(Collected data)
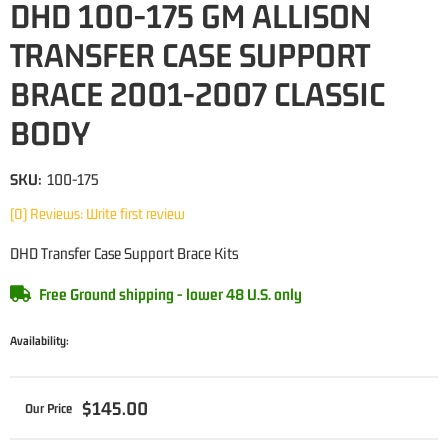
DHD 100-175 GM ALLISON
TRANSFER CASE SUPPORT
BRACE 2001-2007 CLASSIC
BODY
SKU:
100-175
(0) Reviews: Write first review
DHD Transfer Case Support Brace Kits
Free Ground shipping - lower 48 U.S. only
Availability:
$145.00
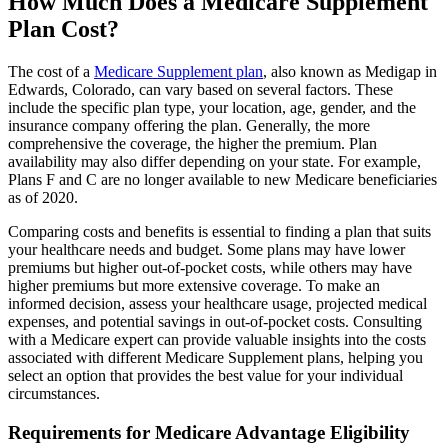
How Much Does a Medicare Supplement
Plan Cost?
The cost of a
Medicare Supplement plan
, also known as Medigap in
Edwards, Colorado, can vary based on several factors. These
include the specific plan type, your location, age, gender, and the
insurance company offering the plan. Generally, the more
comprehensive the coverage, the higher the premium. Plan
availability may also differ depending on your state. For example,
Plans F and C are no longer available to new Medicare beneficiaries
as of 2020.
Comparing costs and benefits is essential to finding a plan that suits
your healthcare needs and budget. Some plans may have lower
premiums but higher out-of-pocket costs, while others may have
higher premiums but more extensive coverage. To make an
informed decision, assess your healthcare usage, projected medical
expenses, and potential savings in out-of-pocket costs. Consulting
with a Medicare expert can provide valuable insights into the costs
associated with different Medicare Supplement plans, helping you
select an option that provides the best value for your individual
circumstances.
Requirements for Medicare Advantage Eligibility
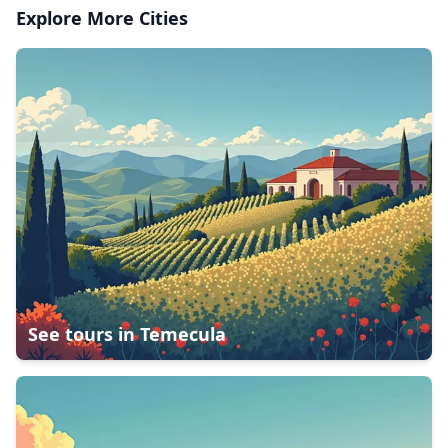
Explore More Cities
See tours in
Temecula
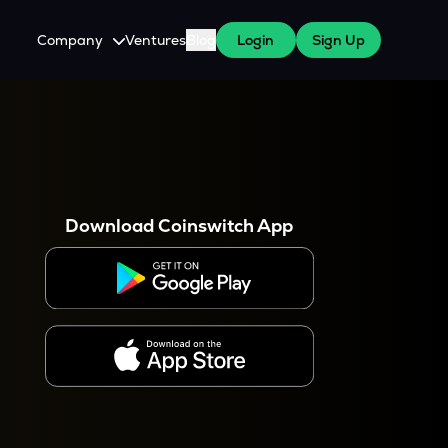
Company
Ventures
Blog
Login
Sign Up
About Us
Careers
es
 WazirX Users
Press
Download Coinswitch App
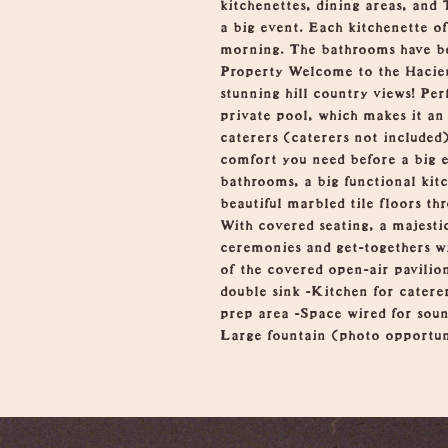
kitchenettes, dining areas, and
a big event. Each kitchenette of
morning. The bathrooms have be
Property Welcome to the Hacien
stunning hill country views! Pe
private pool, which makes it an 
caterers (caterers not included
comfort you need before a big e
bathrooms, a big functional kitc
beautiful marbled tile floors th
With covered seating, a majestic
ceremonies and get-togethers wi
of the covered open-air pavilio
double sink -Kitchen for caterer
prep area -Space wired for soun
Large fountain (photo opportun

◆ Task to carry out: Among the lines above, which ones hold the string "that"? Show them.

◆ Task answer:
Comparing costs and benefits is essential to finding a plan that suits
select an option that provides the best value for your individual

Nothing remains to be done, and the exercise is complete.